US 12,314,154 B2
Code execution trace generation with pre-trained large language model
Nan Duan, Beijing (CN); Shengyu Fu, Redmond, WA (US); Shuai Lu, Beijing (CN); Neelakantan Sundaresan, Bellevue, WA (US); and Alexey Svyatkovskiy, Bellevue, WA (US)
Assigned to Microsoft Technology Licensing, LLC., Redmond, WA (US)
Filed by MICROSOFT TECHNOLOGY LICENSING, LLC., Redmond, WA (US)
Filed on Apr. 24, 2023, as Appl. No. 18/138,330.
Prior Publication US 2024/0354222 A1, Oct. 24, 2024
Int. Cl. G06F 11/362 (2025.01); G06N 3/08 (2023.01); G06N 20/00 (2019.01)
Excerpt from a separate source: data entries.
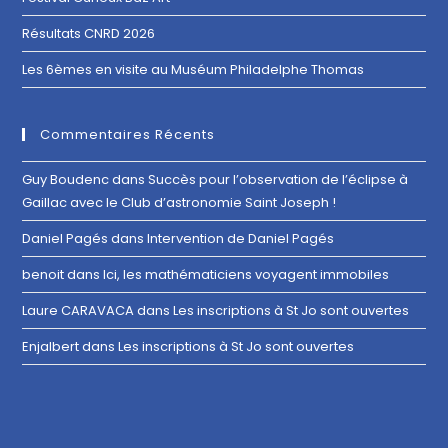
Résultats CNRD 2026
Les 6èmes en visite au Muséum Philadelphe Thomas
Commentaires Récents
Guy Boudenc
dans
Succès pour l’observation de l’éclipse à
Gaillac avec le Club d’astronomie Saint Joseph !
Daniel Pagés
dans
Intervention de Daniel Pagés
benoit
dans
Ici, les mathématiciens voyagent immobiles
Laure CARAVACA
dans
Les inscriptions à St Jo sont ouvertes
Enjalbert
dans
Les inscriptions à St Jo sont ouvertes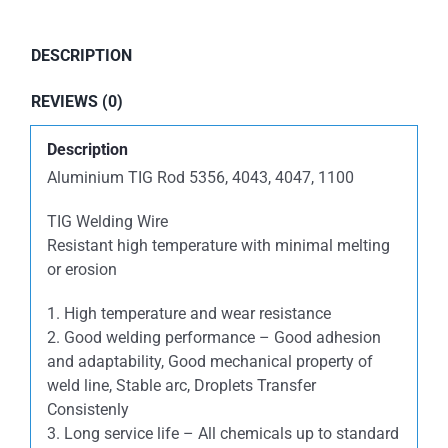
DESCRIPTION
REVIEWS (0)
Description
Aluminium TIG Rod 5356, 4043, 4047, 1100
TIG Welding Wire
Resistant high temperature with minimal melting
or erosion
1. High temperature and wear resistance
2. Good welding performance – Good adhesion
and adaptability, Good mechanical property of
weld line, Stable arc, Droplets Transfer
Consistenly
3. Long service life – All chemicals up to standard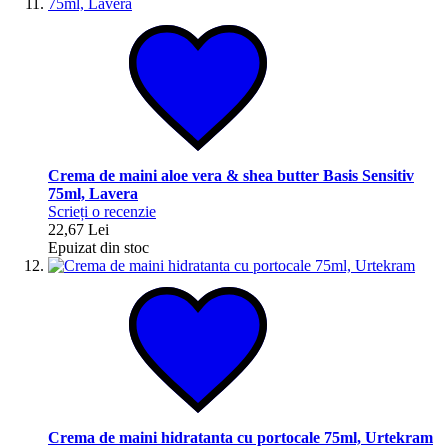
Crema de maini aloe vera & shea butter Basis Sensitiv
75ml, Lavera
Scrieți o recenzie
22,67 Lei
Epuizat din stoc
Crema de maini hidratanta cu portocale 75ml, Urtekram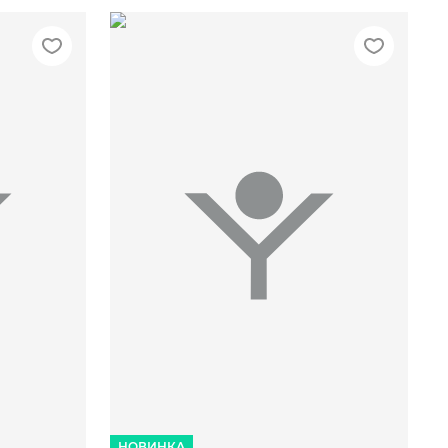
<>/<>
НОВИНКА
CPC G06F 11/3636 (2013.01) [G06N 3/08 (2013.01); G06N 20/00 (2019.01)] 18 Claims
OG exemplary drawing
 
1. A system comprising:
one or more processors; and
a memory that stores one or more programs that are configured to be executed by the one or more processors, the one or more programs including instructions to perform actions that:
obtain a large language model trained on source code;
generate a first pre-training dataset including a first plurality of source code samples, each source code sample of the first plurality of source code samples paired with a corresponding code execution trace, wherein each of the source code samples of the first pre-training dataset having a single-line code execution, wherein the code execution trace represents dynamic behavior of the source code sample during execution of the source code sample;
train the large language model to learn to predict a code execution trace with the first pre-training dataset;
generate a second pre-training dataset including a second plurality of source code samples, each source code sample of the second plurality of source code samples paired with a corresponding code execution trace, wherein each of the source code samples of the second pre-training dataset having multiple-line code execution; and
train the large language model to learn to predict a code execution trace with the second pre-training dataset, wherein the large language model comprises a unified cross-modal neural transformer model with attention.